Vidas Ejemplares

Un chivo expiatorio para "El Asesino del Torso"

La mañana del 15 de enero de 1947, Betty Bersinger y su hija de tres años pasaron frente a un lote baldío en la intersección de las avenidas Norte y 39, en la ciudad de Los Ángeles, California. Entre el pasto crecido vieron lo que parecía un maniquí roto a la mitad.

En realidad era un cuerpo mutilado, que resultó ser el de una aspirante a actriz llamada Elizabeth Short, de 22 años, a quien la prensa sensacionalista de la época bautizó como La Dalia Negra, por ser ese color su favorito en las prendas que cotidianamente vestía.

Después de decenas de investigaciones, cientos de hipótesis y de la detención de varios sospechosos, el asesinato de Short continúa abierto y se le ha llamado El Santo Grial de los asesinatos sin resolver.

Lo anterior en lo que corresponde a una víctima. En lo que respecta a un homicida, El asesino del Torso ha sido, también, motivo de interminables especulaciones.

Entre 1935 y 1938, El Asesino del Torso mató, oficialmente, a 12 personas en Cleveland, aunque esa cifra, de acuerdo con algunos investigadores, como el detective Peter Merylo, puede incluso llegar a 20, en un periodo que abarca los años 20 y 50 del siglo pasado en áreas de Cleveland, Pittsburgh y Youngstown, Ohio.

En general, las víctimas de este homicida era gente de la calle, cuyos cadáveres nadie reclamó o identificó, con excepción de Edward Andrassy, Florencia Polillo y quizá Rose Wallace. En el momento en que la Gran Depresión apretaba en Cleveland, si algo abundaba eran personas pobres, presas fáciles para el criminal.
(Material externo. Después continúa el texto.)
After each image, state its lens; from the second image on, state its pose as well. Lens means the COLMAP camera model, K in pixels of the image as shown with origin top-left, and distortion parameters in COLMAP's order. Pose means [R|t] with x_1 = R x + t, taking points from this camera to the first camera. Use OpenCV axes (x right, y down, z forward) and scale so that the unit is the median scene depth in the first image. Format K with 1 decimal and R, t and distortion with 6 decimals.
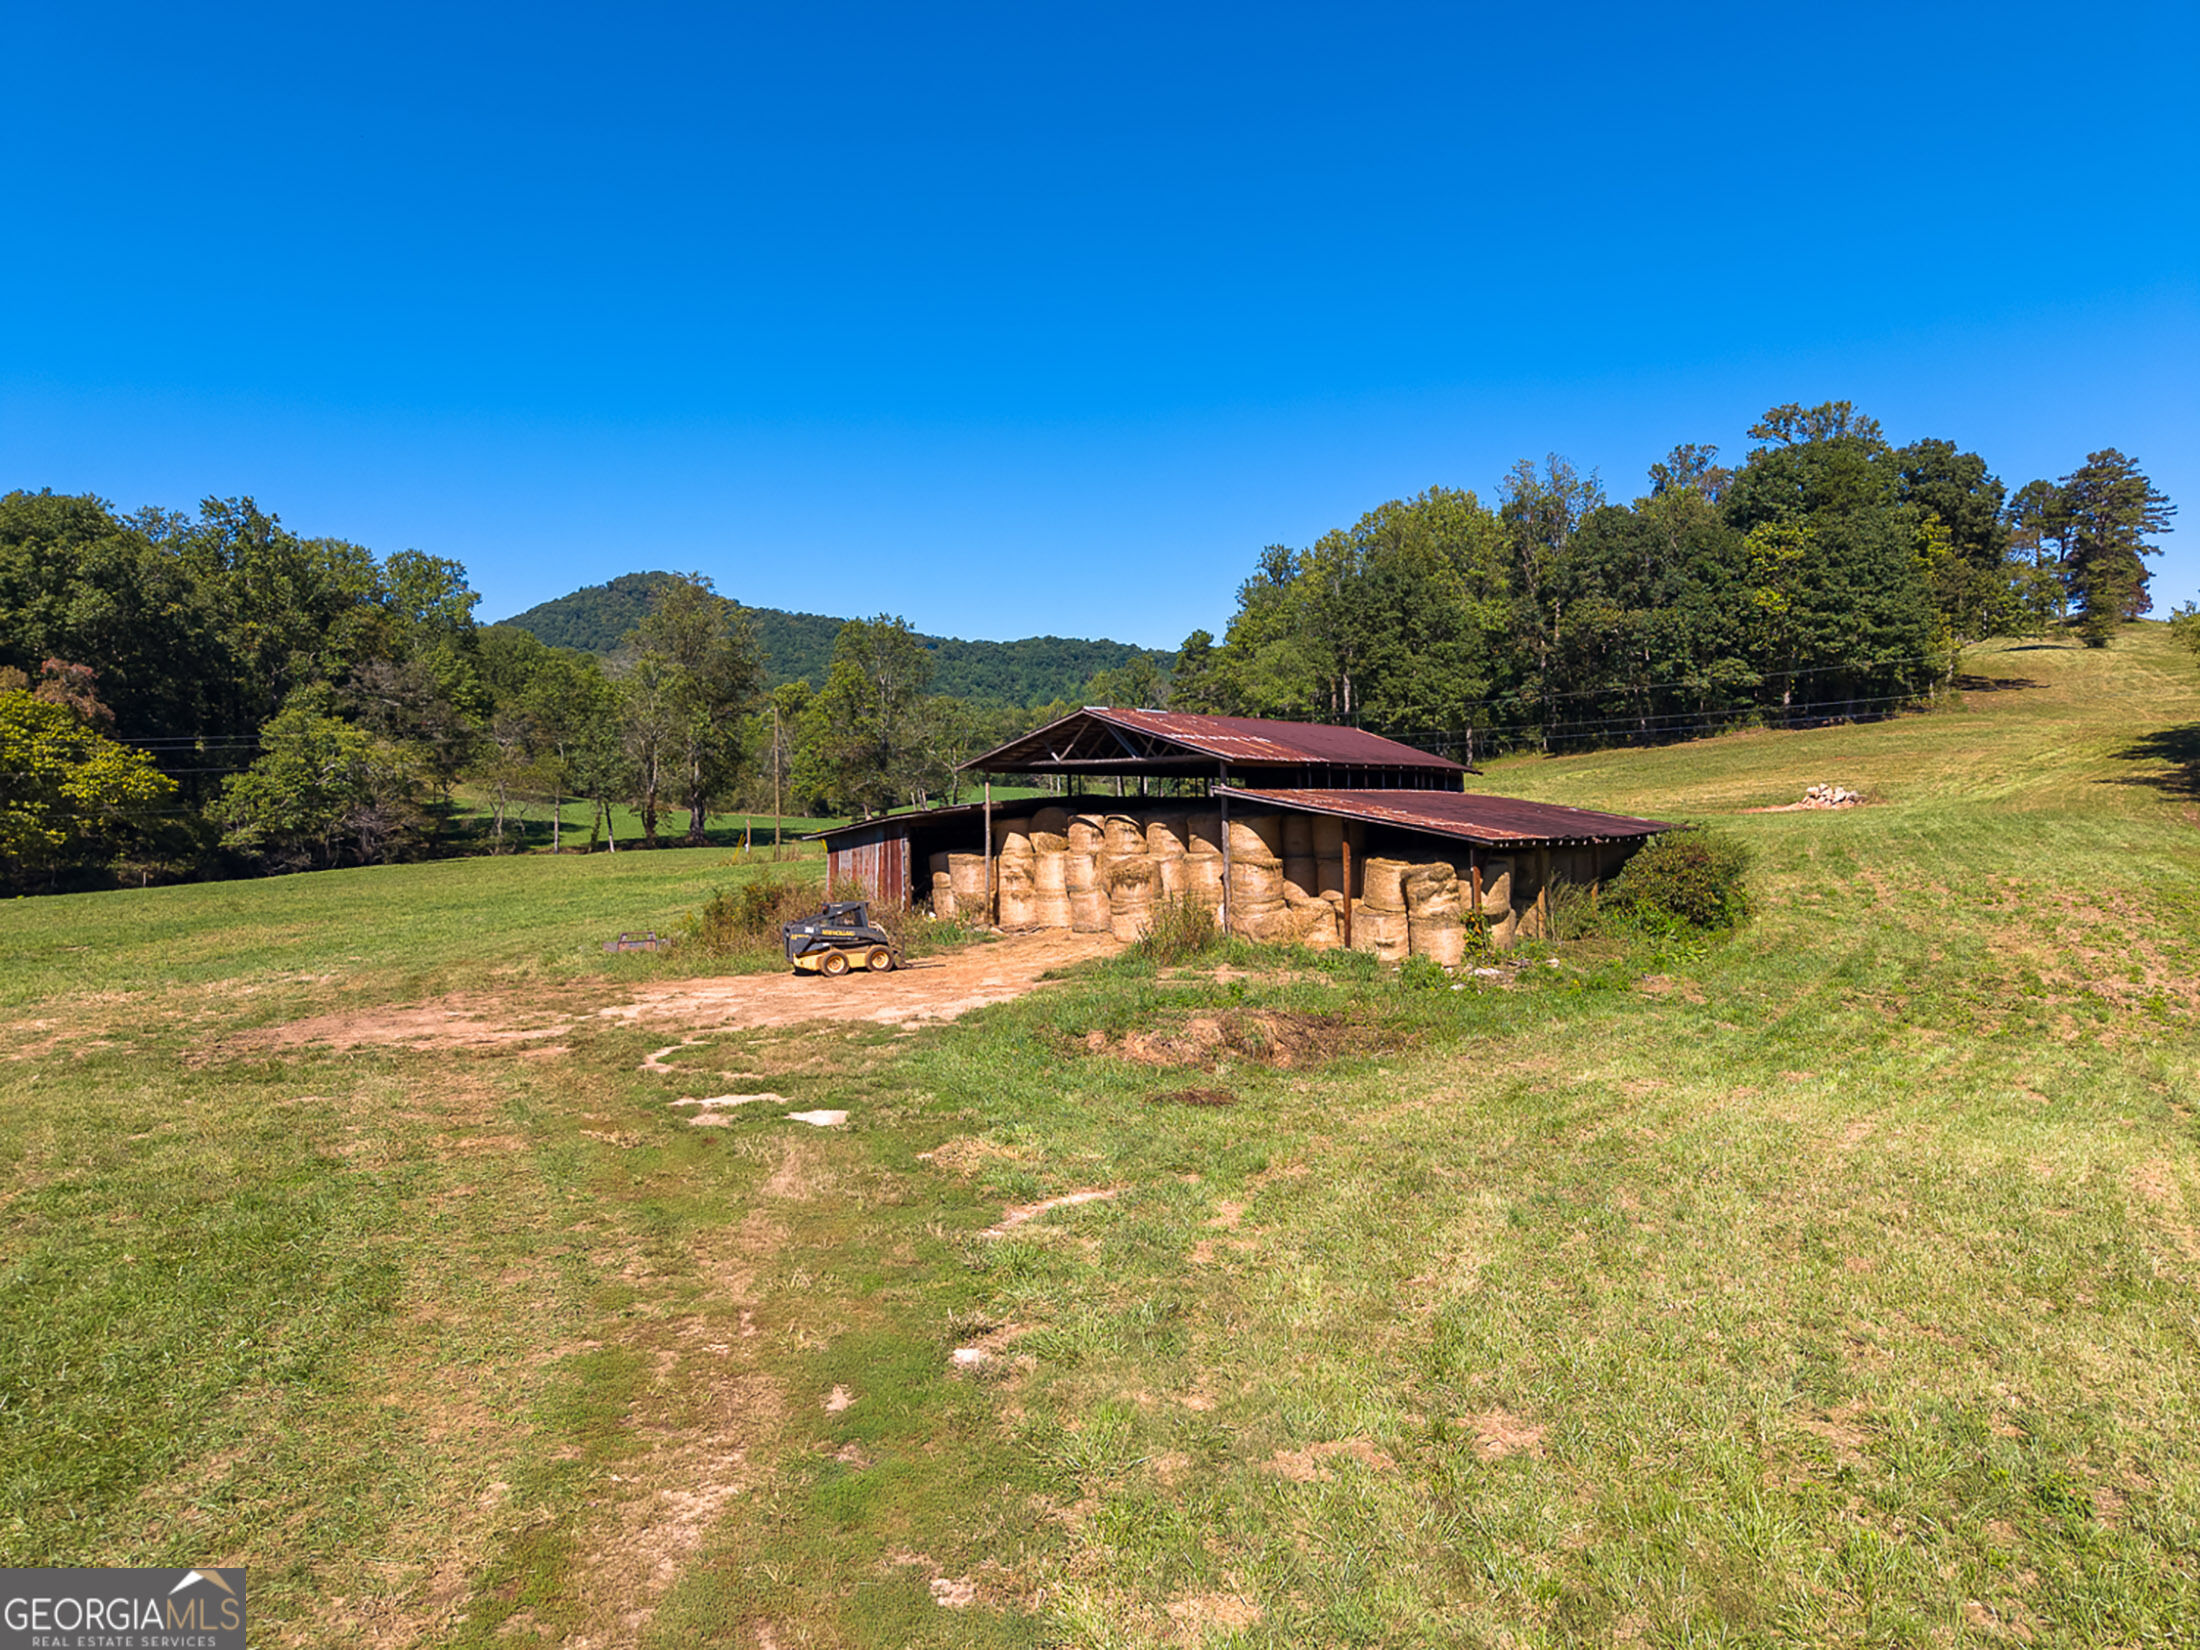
lens RADIAL K [[1469.7, 0, 1099.5], [0, 1469.7, 813.1], [0, 0, 1]] dist [0.086692, -0.132275]
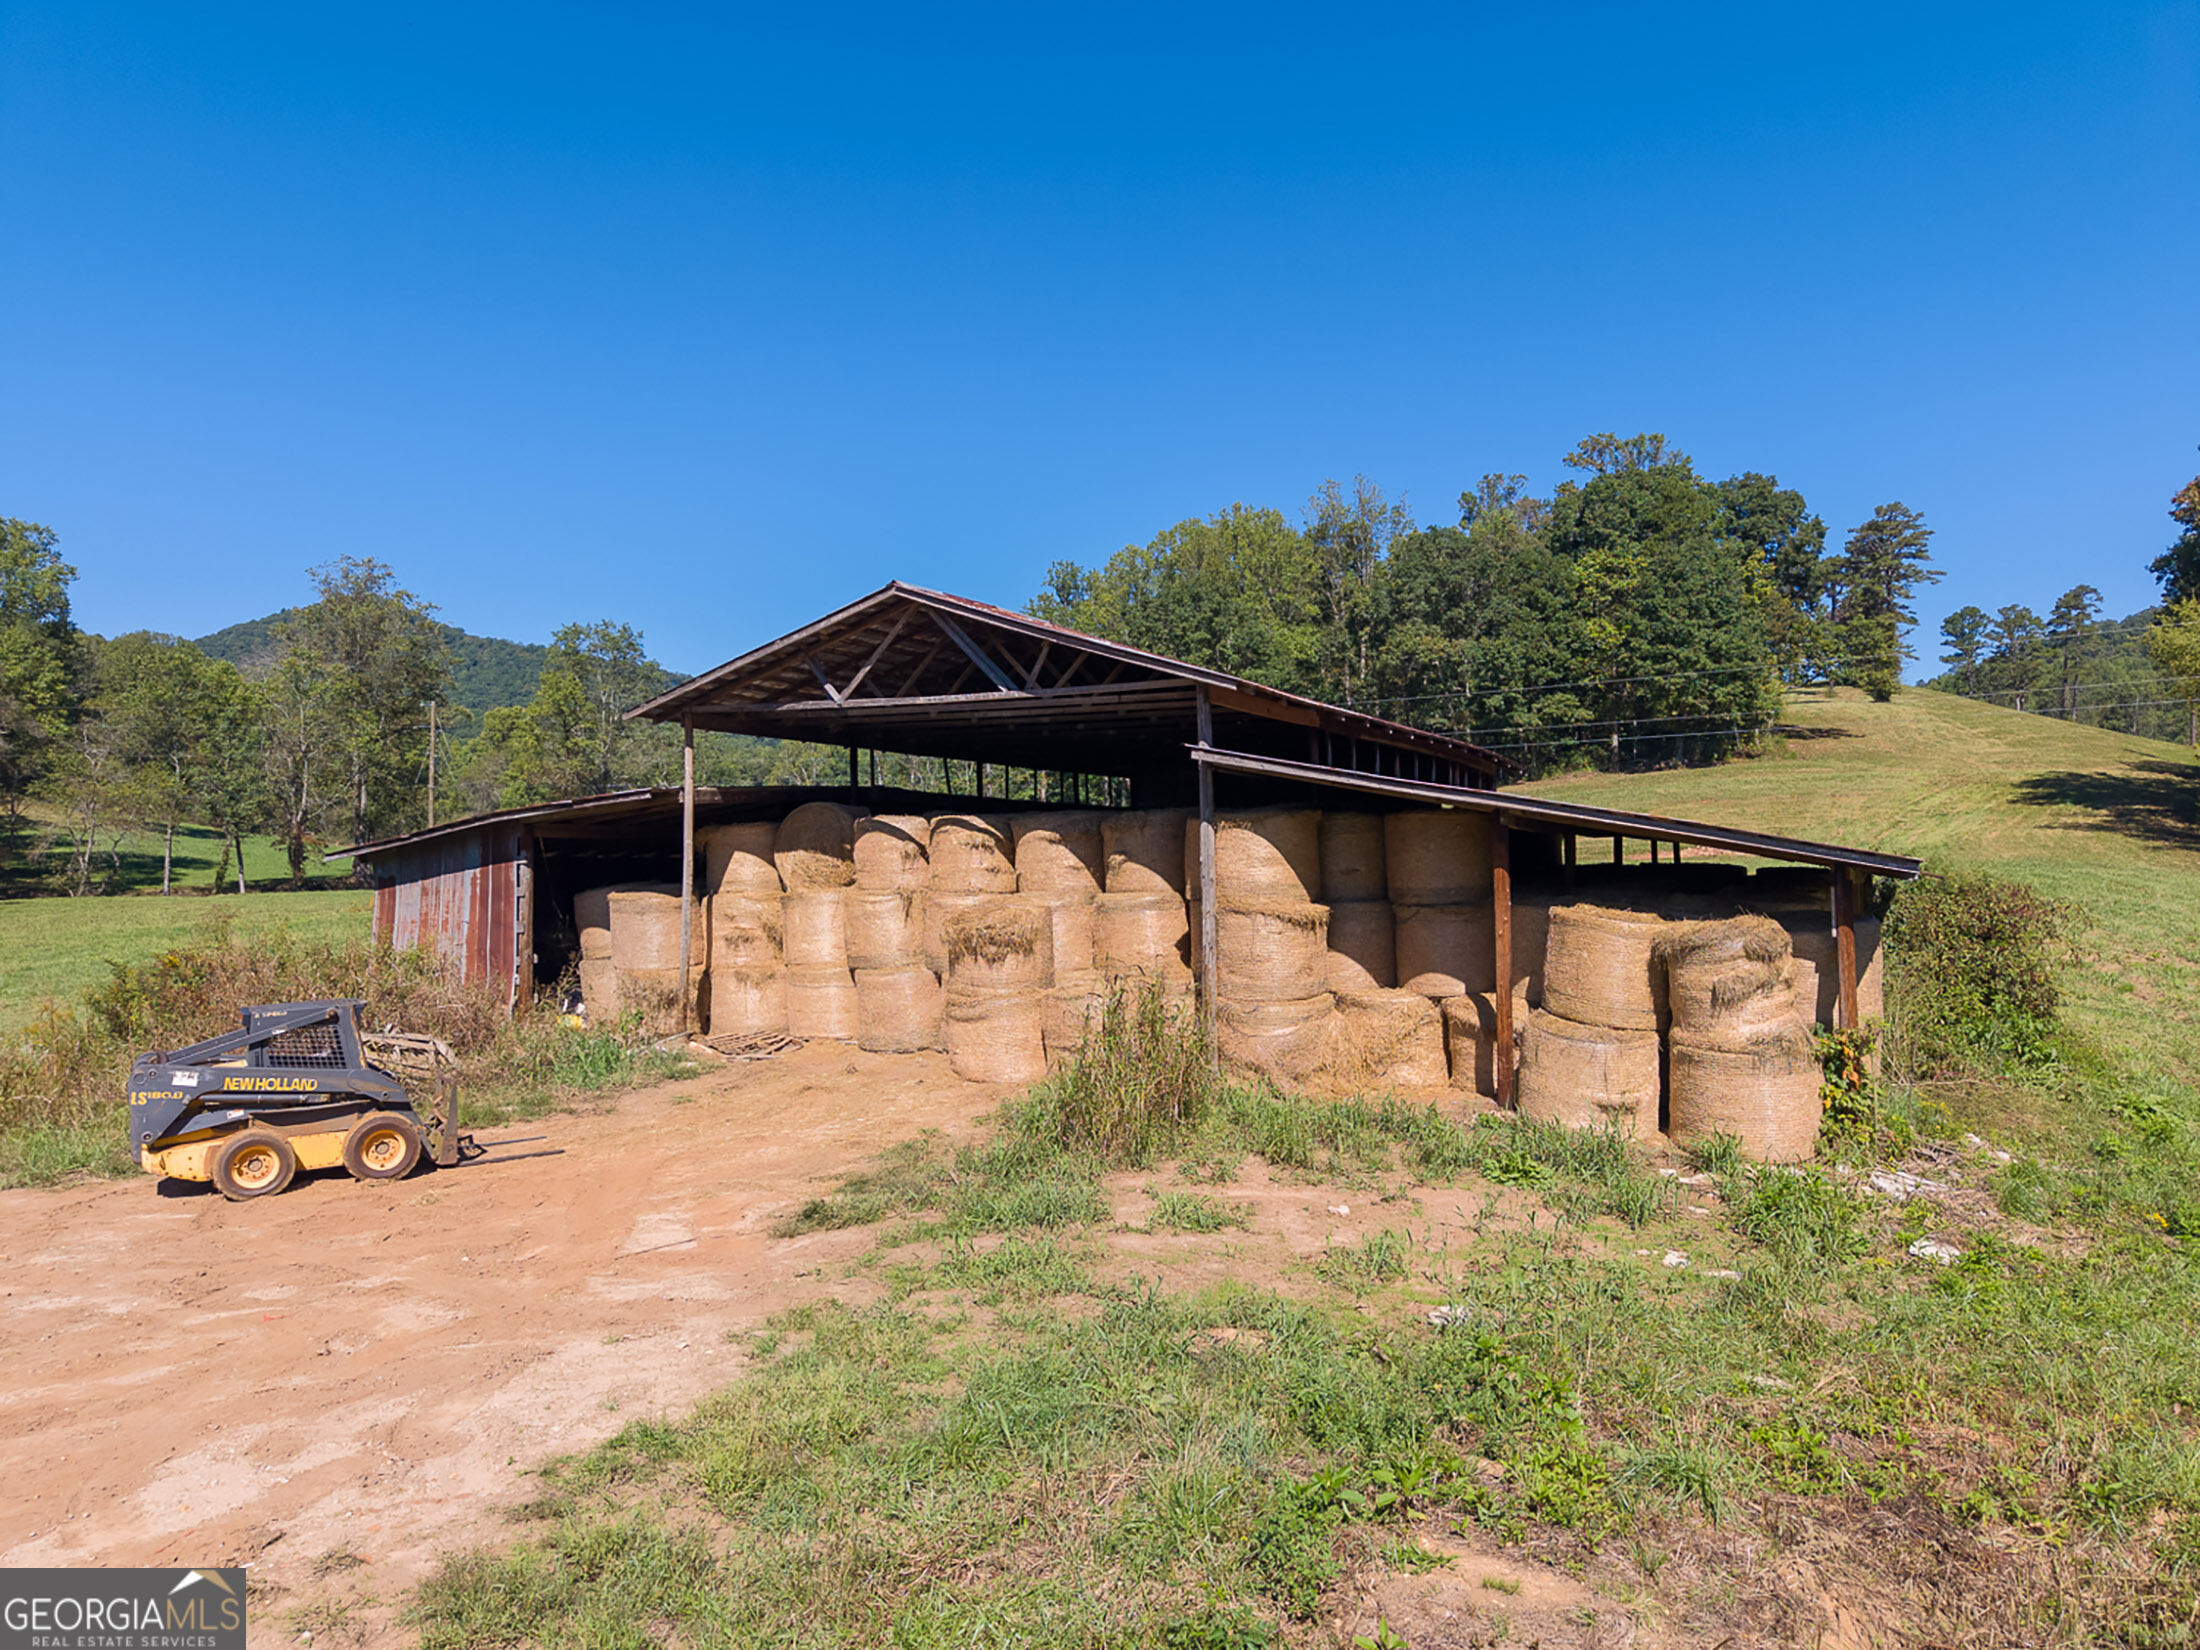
lens RADIAL K [[1469.7, 0, 1099.5], [0, 1469.7, 813.1], [0, 0, 1]] dist [0.086692, -0.132275]
pose [[0.986091, 0.018515, 0.165171, -0.006928], [-0.012898, 0.999303, -0.035020, 0.005358], [-0.165705, 0.032402, 0.985643, 0.153475]]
La impronta del predador fue la mutilación: decapitaba y desembraba a sus víctimas; hubo casos en que cortó los cuerpos a la altura del tronco; otros más fueron castrados, y hay que destacar que algunas presas mostraron evidencias de tratamiento químico de preservación, lo que explica que algunos cuerpos fueron encontrados hasta un año después de su muerte. Las cabezas no se hallaron, haciendo imposible la identificación.

La actuación de El Asesino del Torso correspondió con la dirección de Seguridad Pública de Cleveland del afamado Eliot Ness, quien tenía autoridad sobre la policía y los servicios auxiliares, incluyendo los bomberos. Ness para entonces vivía de la reputación ganada por haber llevado al encierro al gánster Al Capone. Pero los asesinatos de Cleveland significaron el Waterloo del investigador.
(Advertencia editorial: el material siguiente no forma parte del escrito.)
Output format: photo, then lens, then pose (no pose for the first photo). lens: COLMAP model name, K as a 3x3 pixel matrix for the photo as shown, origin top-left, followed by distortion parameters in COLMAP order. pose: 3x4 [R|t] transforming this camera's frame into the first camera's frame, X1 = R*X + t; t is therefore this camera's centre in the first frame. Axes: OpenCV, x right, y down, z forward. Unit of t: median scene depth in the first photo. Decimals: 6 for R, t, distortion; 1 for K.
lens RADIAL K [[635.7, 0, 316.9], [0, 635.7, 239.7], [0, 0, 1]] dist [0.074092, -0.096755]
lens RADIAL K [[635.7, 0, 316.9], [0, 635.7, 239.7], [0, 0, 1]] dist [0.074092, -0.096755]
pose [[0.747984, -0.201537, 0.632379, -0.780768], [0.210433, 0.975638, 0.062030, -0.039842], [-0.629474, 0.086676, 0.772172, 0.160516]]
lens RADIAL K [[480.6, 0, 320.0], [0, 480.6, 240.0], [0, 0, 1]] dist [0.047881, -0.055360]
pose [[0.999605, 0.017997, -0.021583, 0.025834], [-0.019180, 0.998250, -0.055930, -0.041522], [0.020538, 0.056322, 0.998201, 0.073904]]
El 24 de agosto de 1939 fue arrestado Frank Dolezal, de 52 años, un residente pobre de Cleveland, aunque había nacido en Eslovaquia. El individuo fue el sospechoso principal por haber hecho vida en común con Florencia Polillo, una de las víctimas de El Asesino del Torso.

El eslovaco fue interrogado de forma severa por los policías de Ness. Al cabo de unos días, Dolezal aceptó que él era el asesino que había impuesto un régimen de terror en Cleveland. Solo que nunca pudo aportar detalles de los homicidios, incluso desconocía que todas las víctimas habían sido decapitadas.

Unos días antes del juicio, Dolezal fue hallado muerto en su celda. Aparentemente él mismo se había quitado la vida. Entre otras lesiones, el equipo forense explicó que el cuerpo tenía seis costillas rotas. Pese a las evidencias de una confesión arrancada de forma violenta, Dolezal murió en calidad de sospechoso.

En 2001, el escritor James Badal comenzó una investigación que derivó en el libro Though Murder Has No Tongue y más adelante en la declaración oficial de inocencia de Frank Dolezal, que ocurrió en 2010.

La ceremonia de colocación de la lápida fue atendida por pocas personas, entre ellas algunos familiares de Dolezal. La inscripción en la piedra resume las tribulaciones que el eslovaco sufrió en vida: "Descansa ahora".